有很多 Array's related functions as well as functions that accept array as argument - for example UNNEST()
I would like to use BigQuery Standard SQL for a query like this one:
以下是 BigQuery 标准的等效查询 SQL
SELECT package, COUNT(*) COUNT
FROM (
SELECT REGEXP_EXTRACT(line, r' ([a-z0-9\._]*)\.') package, id
FROM (
SELECT line, id
FROM `github-groovy-files.github.contents`,
UNNEST(SPLIT(content, '\n')) line
WHERE SUBSTR(line, 1, 6)='import'
)
GROUP BY package, id
)
GROUP BY 1
ORDER BY COUNT DESC
LIMIT 30
您可以使用 WHERE line LIKE 'import%'
而不是 WHERE SUBSTR(line, 1, 6)='import'
另请注意,此查询可以用多种方式编写 - 因此在我上面的示例中,我专注于 "translating" 您的查询从遗留到标准 sql,同时保留核心结构和方法原始查询
但是如果你想用标准的力量重写它 SQL - 你最终会得到类似下面的东西
SELECT REGEXP_EXTRACT(line, r' ([a-z0-9\._]*)\.') package, COUNT(DISTINCT id) count
FROM `github-groovy-files.github.contents`,
UNNEST(SPLIT(content, '\n')) line
WHERE line LIKE 'import%'
GROUP BY 1
ORDER BY count DESC
LIMIT 30
我想使用 BigQuery Standard SQL for a query like this one:
SELECT package, COUNT(*) count
FROM (
SELECT REGEXP_EXTRACT(line, r' ([a-z0-9\._]*)\.') package, id
FROM (
SELECT SPLIT(content, '\n') line, id
FROM [github-groovy-files:github.contents]

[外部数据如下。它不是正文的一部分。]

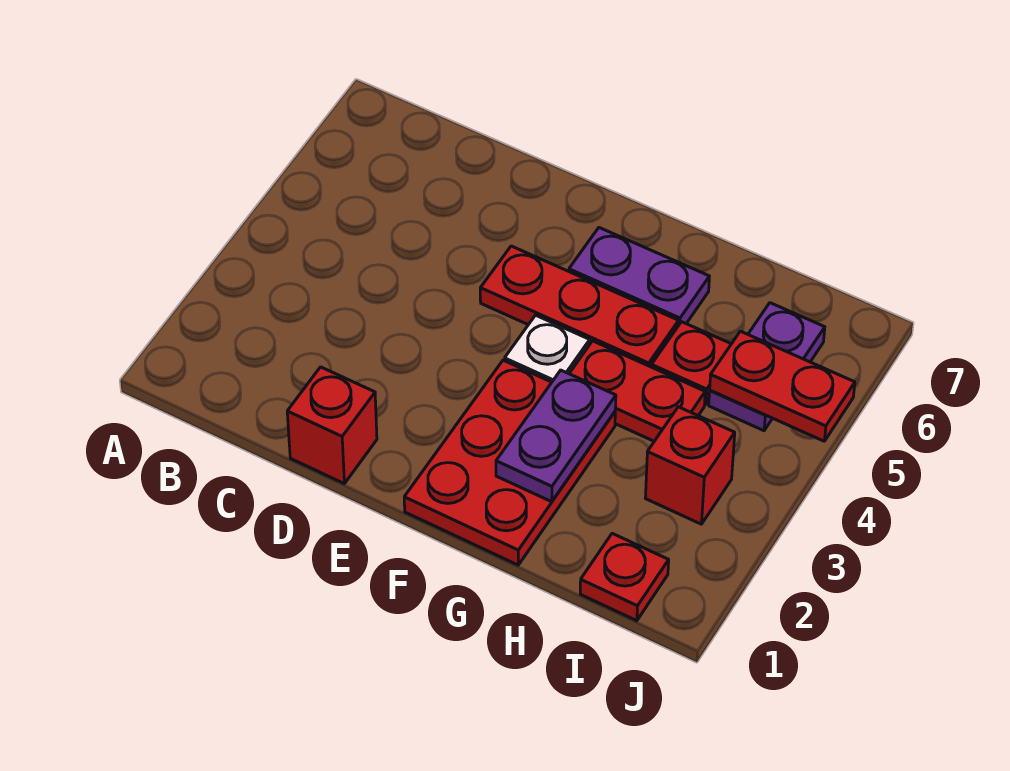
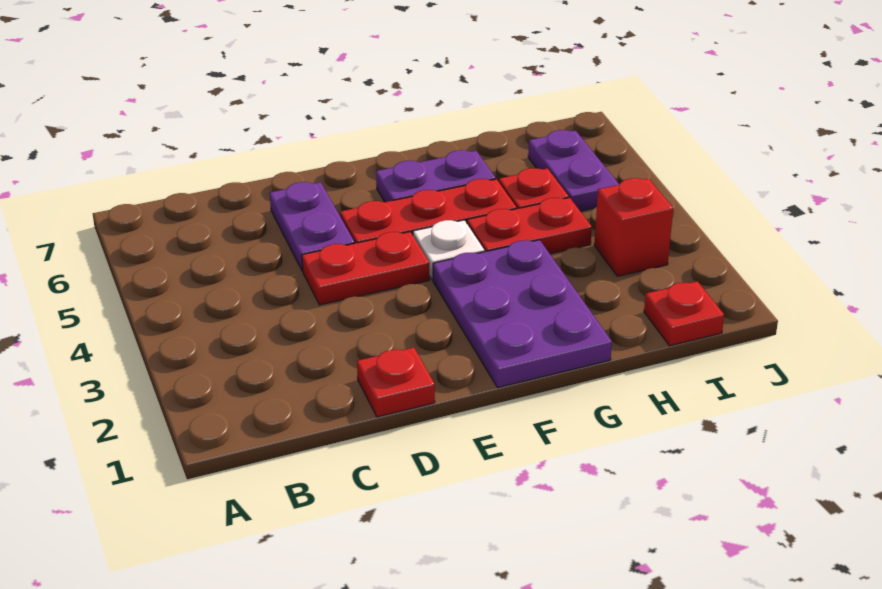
red 1x1 brick [287,367,377,483] -> red 1x1 plate [357,347,435,417]
red 2x3 plate [404,360,615,565] -> purple 2x3 plate [433,240,612,388]
purple 1x2 plate [496,370,616,502] -> purple 1x2 plate moved to [270,182,354,271]
red 1x2 plate [710,331,855,441] -> red 1x2 plate moved to [302,232,429,305]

WHERE content CONTAINS 'import'
HAVING LEFT(line, 6)='import' )
GROUP BY package, id
)
GROUP BY 1
ORDER BY count DESC
LIMIT 30;
我无法通过这样的事情(有效但不能分组或计数):
with lines as
(SELECT SPLIT(c.content, '\n') line, c.id as id
FROM `<dataset>.contents` c, `<dataset>.files` f
WHERE c.id = f.id AND f.path LIKE '%.groovy')
select
array(select REGEXP_REPLACE(l, r'import |;', '') AS class from unnest(line) as l where l like 'import %') imports, id
from lines;
LEFT()
不在标准 SQL 中,似乎没有接受数组类型的函数。
LEFT() is not in Standard SQL ...
在 BigQuery Standard SQL 中,您可以使用 SUBSTR(value, position[, length])
而不是 Legacy 的 LEFT
... and there doesn't seem to be a function that will accept and array type.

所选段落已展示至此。